Кризи | страница 37
В определенном смысле вокруг нас образовалась небольшая семья: высокий молодой человек, молодая блондинка, полковничиха, агент-венгр. И Снежина, остающаяся нашим главным свидетелем. Все это должно было бы как-то успокоить меня. Нет, не то слово: беспокойства во мне никакого нет. Мне бы убедить себя. Не знаю почему, но я по-прежнему полагаю, что жизнь Кризи не может быть такой простой, что она не могла быть всегда такой простой, что где-то в ней есть тайники. Тайники, по поводу которых я не задаю себе никаких вопросов, по поводу которых я решил не задавать себе никаких вопросов. Однажды я получил анонимное письмо. В нем мне сообщали, что Кризи является лесбиянкой, что она наркоманка и состоит на учете в префектуре. Я не поверил этому, но, как бы это сказать, не поверил и обратному, не возмутился, не стал ничего выяснять, даже не сказал об этом Кризи. То есть меня это не касалось.

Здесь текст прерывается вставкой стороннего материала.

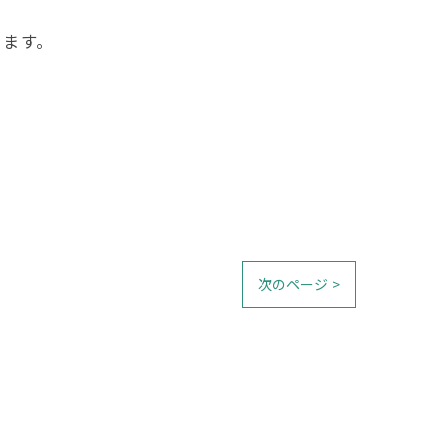
ります。
次のページ >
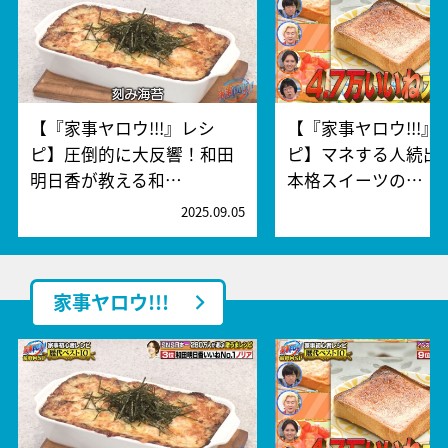
【『家事ヤロウ!!!』レシ
【『家事ヤロウ!!!』
ピ】圧倒的に大反響！和田
ピ】マネする人続出
明日香が教える和…
本格スイーツの…
2025.09.05
2
家事ヤロウ!!!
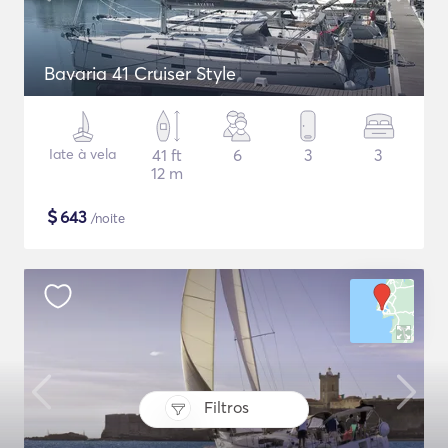
Bavaria 41 Cruiser Style
Iate à vela
41 ft
6
3
3
12 m
$
643
/noite
Filtros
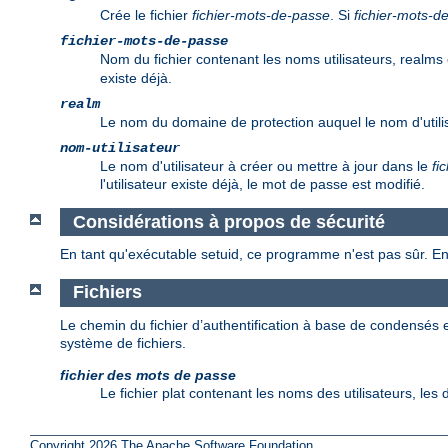
Crée le fichier
fichier-mots-de-passe
. Si
fichier-mots-d
fichier-mots-de-passe
Nom du fichier contenant les noms utilisateurs, realms 
existe déjà.
realm
Le nom du domaine de protection auquel le nom d'utilis
nom-utilisateur
Le nom d'utilisateur à créer ou mettre à jour dans le
fi
l'utilisateur existe déjà, le mot de passe est modifié.
Considérations à propos de sécurité
En tant qu'exécutable setuid, ce programme n'est pas sûr. En
Fichiers
Le chemin du fichier d’authentification à base de condensés e
système de fichiers.
fichier des mots de passe
Le fichier plat contenant les noms des utilisateurs, le
Copyright 2026 The Apache Software Foundation.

А еще та ночь, ночь, когда я спал рядом с ней и когда она внезапно проснулась, уцепилась за меня, чего-то испугавшись, стала плакать, кричать, ей нужна была ее мать, нужно было ей позвонить, немедленно. «Кризи, милая!» — «Позвони ей. Позвони ей немедленно». — «А где она?» — «В Лос-Анджелесе». — «Кризи, милая, не будешь же ты звонить в Лос-Анджелес в такой час». (Еще одна глупость: в Лос-Анджелесе в это время была, очевидно, середина дня.) Наконец мне удалось ее успокоить. В тот момент эта мама в Лос-Анджелесе меня удивила. А через минуту я и думать про нее забыл. Сейчас я скажу одну вещь, которая может кого-нибудь рассмешить: раньше мне и в голову никогда не приходило, что у Кризи может быть мать.
XI
Я доставил Кризи огромное удовольствие. Совершенно случайно. В тот день я заехал за ней в конце одного из сеансов позирования. У фотографа в тот раз появилась странная мысль: сфотографировать Кризи на площади Алигр. Посреди лотков и ящиков для перевозки фруктов, между крытым рынком и облепленным голубями полуразрушенным белым строением посреди площади моя Кризи в полосатых зелено-бирюзовых бермудах, моя Кризи в строгом костюме алюминиевого цвета, моя Кризи в бледно-голубом дезабилье — все это развязывает языки, и когда я подхожу, я обнаруживаю вокруг нее пятьдесят, а то и все восемьдесят обитателей квартала, находящихся во власти самых разнообразных чувств. По окончании сеанса мы садимся в машину Кризи. После позирования ей для разрядки необходимо мчаться на машине целый час, неважно в каком направлении, лишь бы на бешеной скорости. Мы оказываемся где-то около Сен-Нон-ля-Бретеш. Я замечаю небольшой лесок. Прошу у нее пощады. Мы имеем обыкновение делать друг другу уступки. Я прощаю ей превышение скорости. Она прощает мне мою любовь к деревьям. Идем по тропинке. В конце тропинки видим белую ограду, а за ней старинный, в стиле Людовика XVI, особнячок, совсем небольшой, я думаю, — бывший охотничий домик, довольно обветшалый, с закрытыми ставнями, окруженный густой растительностью. «Великолепно», — говорит Кризи. В ее представлении зто и есть деревня.